[Data excerpts]
Start of Block
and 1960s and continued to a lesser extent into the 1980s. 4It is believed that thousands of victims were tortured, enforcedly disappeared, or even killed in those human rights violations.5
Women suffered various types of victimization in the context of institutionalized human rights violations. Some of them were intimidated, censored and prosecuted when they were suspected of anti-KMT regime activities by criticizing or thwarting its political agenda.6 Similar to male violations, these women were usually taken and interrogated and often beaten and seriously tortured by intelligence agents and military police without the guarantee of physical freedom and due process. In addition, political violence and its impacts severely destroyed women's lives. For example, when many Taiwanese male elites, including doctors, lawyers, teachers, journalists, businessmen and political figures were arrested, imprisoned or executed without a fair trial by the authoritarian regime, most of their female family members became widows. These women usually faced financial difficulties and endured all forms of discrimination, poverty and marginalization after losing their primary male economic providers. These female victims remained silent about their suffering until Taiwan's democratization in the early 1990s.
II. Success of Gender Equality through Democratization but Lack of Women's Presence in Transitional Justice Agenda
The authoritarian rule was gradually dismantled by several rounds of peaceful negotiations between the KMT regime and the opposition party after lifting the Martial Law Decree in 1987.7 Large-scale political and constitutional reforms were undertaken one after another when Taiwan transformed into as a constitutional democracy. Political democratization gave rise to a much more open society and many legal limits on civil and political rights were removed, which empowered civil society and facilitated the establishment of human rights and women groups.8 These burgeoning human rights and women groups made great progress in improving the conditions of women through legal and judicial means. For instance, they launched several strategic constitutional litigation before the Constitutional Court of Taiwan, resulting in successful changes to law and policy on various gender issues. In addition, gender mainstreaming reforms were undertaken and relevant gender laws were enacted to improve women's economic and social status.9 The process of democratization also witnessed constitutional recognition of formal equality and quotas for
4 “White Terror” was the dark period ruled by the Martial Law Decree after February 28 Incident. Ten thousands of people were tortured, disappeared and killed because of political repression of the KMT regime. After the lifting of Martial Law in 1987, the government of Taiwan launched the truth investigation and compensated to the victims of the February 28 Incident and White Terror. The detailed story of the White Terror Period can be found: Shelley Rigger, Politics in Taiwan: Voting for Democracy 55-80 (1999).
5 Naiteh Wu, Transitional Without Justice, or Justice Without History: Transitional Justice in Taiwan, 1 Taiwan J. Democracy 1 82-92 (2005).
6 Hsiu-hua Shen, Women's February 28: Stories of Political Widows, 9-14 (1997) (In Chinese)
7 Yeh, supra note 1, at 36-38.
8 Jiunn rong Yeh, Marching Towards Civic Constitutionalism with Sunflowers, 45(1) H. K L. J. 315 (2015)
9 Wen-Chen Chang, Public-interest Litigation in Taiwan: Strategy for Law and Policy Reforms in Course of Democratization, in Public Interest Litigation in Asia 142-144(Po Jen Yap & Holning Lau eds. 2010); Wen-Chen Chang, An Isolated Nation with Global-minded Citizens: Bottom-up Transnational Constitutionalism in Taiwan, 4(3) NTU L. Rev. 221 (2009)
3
End of Block
:: Problem ::
The whole block of data above should be printed again verbatim.

:: Answer section ::
and 1960s and continued to a lesser extent into the 1980s. 4It is believed that thousands of victims were tortured, enforcedly disappeared, or even killed in those human rights violations.5
Women suffered various types of victimization in the context of institutionalized human rights violations. Some of them were intimidated, censored and prosecuted when they were suspected of anti-KMT regime activities by criticizing or thwarting its political agenda.6 Similar to male violations, these women were usually taken and interrogated and often beaten and seriously tortured by intelligence agents and military police without the guarantee of physical freedom and due process. In addition, political violence and its impacts severely destroyed women's lives. For example, when many Taiwanese male elites, including doctors, lawyers, teachers, journalists, businessmen and political figures were arrested, imprisoned or executed without a fair trial by the authoritarian regime, most of their female family members became widows. These women usually faced financial difficulties and endured all forms of discrimination, poverty and marginalization after losing their primary male economic providers. These female victims remained silent about their suffering until Taiwan's democratization in the early 1990s.
II. Success of Gender Equality through Democratization but Lack of Women's Presence in Transitional Justice Agenda
The authoritarian rule was gradually dismantled by several rounds of peaceful negotiations between the KMT regime and the opposition party after lifting the Martial Law Decree in 1987.7 Large-scale political and constitutional reforms were undertaken one after another when Taiwan transformed into as a constitutional democracy. Political democratization gave rise to a much more open society and many legal limits on civil and political rights were removed, which empowered civil society and facilitated the establishment of human rights and women groups.8 These burgeoning human rights and women groups made great progress in improving the conditions of women through legal and judicial means. For instance, they launched several strategic constitutional litigation before the Constitutional Court of Taiwan, resulting in successful changes to law and policy on various gender issues. In addition, gender mainstreaming reforms were undertaken and relevant gender laws were enacted to improve women's economic and social status.9 The process of democratization also witnessed constitutional recognition of formal equality and quotas for
4 “White Terror” was the dark period ruled by the Martial Law Decree after February 28 Incident. Ten thousands of people were tortured, disappeared and killed because of political repression of the KMT regime. After the lifting of Martial Law in 1987, the government of Taiwan launched the truth investigation and compensated to the victims of the February 28 Incident and White Terror. The detailed story of the White Terror Period can be found: Shelley Rigger, Politics in Taiwan: Voting for Democracy 55-80 (1999).
5 Naiteh Wu, Transitional Without Justice, or Justice Without History: Transitional Justice in Taiwan, 1 Taiwan J. Democracy 1 82-92 (2005).
6 Hsiu-hua Shen, Women's February 28: Stories of Political Widows, 9-14 (1997) (In Chinese)
7 Yeh, supra note 1, at 36-38.
8 Jiunn rong Yeh, Marching Towards Civic Constitutionalism with Sunflowers, 45(1) H. K L. J. 315 (2015)
9 Wen-Chen Chang, Public-interest Litigation in Taiwan: Strategy for Law and Policy Reforms in Course of Democratization, in Public Interest Litigation in Asia 142-144(Po Jen Yap & Holning Lau eds. 2010); Wen-Chen Chang, An Isolated Nation with Global-minded Citizens: Bottom-up Transnational Constitutionalism in Taiwan, 4(3) NTU L. Rev. 221 (2009)
3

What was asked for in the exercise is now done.